## Exercise aim:
Extract from the entries below, exactly as given, only the lines from the line containing "APPLE WATCH" to the line containing "4. & 5. Taps", both lines included.

## Exercise data:
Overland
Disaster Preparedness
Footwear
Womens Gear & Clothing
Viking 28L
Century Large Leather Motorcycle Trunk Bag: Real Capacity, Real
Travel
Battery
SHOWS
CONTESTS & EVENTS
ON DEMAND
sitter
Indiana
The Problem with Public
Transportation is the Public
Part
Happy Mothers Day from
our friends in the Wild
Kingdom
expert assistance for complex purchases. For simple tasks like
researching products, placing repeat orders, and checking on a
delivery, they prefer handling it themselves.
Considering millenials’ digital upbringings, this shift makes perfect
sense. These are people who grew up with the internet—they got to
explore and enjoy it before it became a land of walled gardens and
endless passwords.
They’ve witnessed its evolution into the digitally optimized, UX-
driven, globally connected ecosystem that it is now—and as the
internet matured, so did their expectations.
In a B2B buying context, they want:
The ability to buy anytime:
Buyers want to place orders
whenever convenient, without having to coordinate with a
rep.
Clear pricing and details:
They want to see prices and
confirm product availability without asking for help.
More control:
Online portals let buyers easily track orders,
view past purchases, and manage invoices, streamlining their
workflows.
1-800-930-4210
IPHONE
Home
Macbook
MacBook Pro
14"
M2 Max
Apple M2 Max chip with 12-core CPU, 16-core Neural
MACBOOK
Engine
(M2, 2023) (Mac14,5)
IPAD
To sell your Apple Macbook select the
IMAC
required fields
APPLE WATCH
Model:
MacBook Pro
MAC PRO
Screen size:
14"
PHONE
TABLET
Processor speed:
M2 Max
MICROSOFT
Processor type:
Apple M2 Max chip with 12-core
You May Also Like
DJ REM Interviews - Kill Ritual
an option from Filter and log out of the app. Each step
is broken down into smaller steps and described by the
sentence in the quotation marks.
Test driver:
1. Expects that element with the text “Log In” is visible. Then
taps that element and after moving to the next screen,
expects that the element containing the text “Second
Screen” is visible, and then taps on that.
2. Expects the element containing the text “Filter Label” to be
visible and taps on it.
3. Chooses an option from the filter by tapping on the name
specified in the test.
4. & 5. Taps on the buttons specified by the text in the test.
---
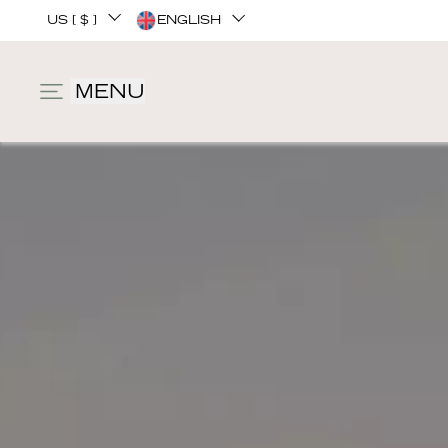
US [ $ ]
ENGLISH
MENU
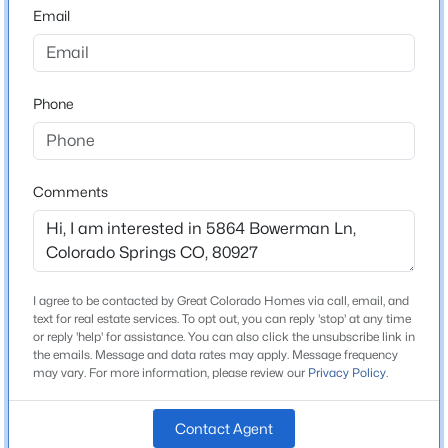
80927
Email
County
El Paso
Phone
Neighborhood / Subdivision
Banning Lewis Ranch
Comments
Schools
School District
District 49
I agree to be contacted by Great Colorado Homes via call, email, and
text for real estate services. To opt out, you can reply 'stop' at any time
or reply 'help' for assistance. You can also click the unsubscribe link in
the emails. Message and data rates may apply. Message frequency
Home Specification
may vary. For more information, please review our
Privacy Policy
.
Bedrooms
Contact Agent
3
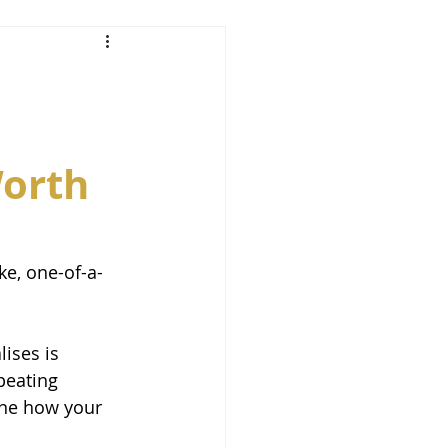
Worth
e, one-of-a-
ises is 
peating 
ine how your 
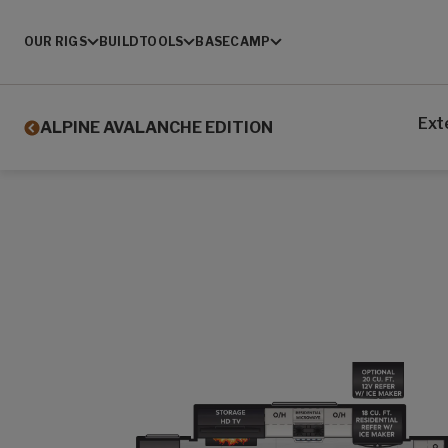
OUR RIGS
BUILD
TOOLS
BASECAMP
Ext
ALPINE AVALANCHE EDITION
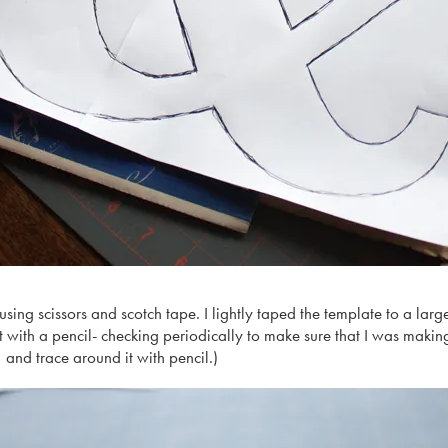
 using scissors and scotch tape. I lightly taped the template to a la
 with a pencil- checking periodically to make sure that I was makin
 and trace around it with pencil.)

## The answer:
APPLE WATCH
Model:
MacBook Pro
MAC PRO
Screen size:
14"
PHONE
TABLET
Processor speed:
M2 Max
MICROSOFT
Processor type:
Apple M2 Max chip with 12-core
You May Also Like
DJ REM Interviews - Kill Ritual
an option from Filter and log out of the app. Each step
is broken down into smaller steps and described by the
sentence in the quotation marks.
Test driver:
1. Expects that element with the text “Log In” is visible. Then
taps that element and after moving to the next screen,
expects that the element containing the text “Second
Screen” is visible, and then taps on that.
2. Expects the element containing the text “Filter Label” to be
visible and taps on it.
3. Chooses an option from the filter by tapping on the name
specified in the test.
4. & 5. Taps on the buttons specified by the text in the test.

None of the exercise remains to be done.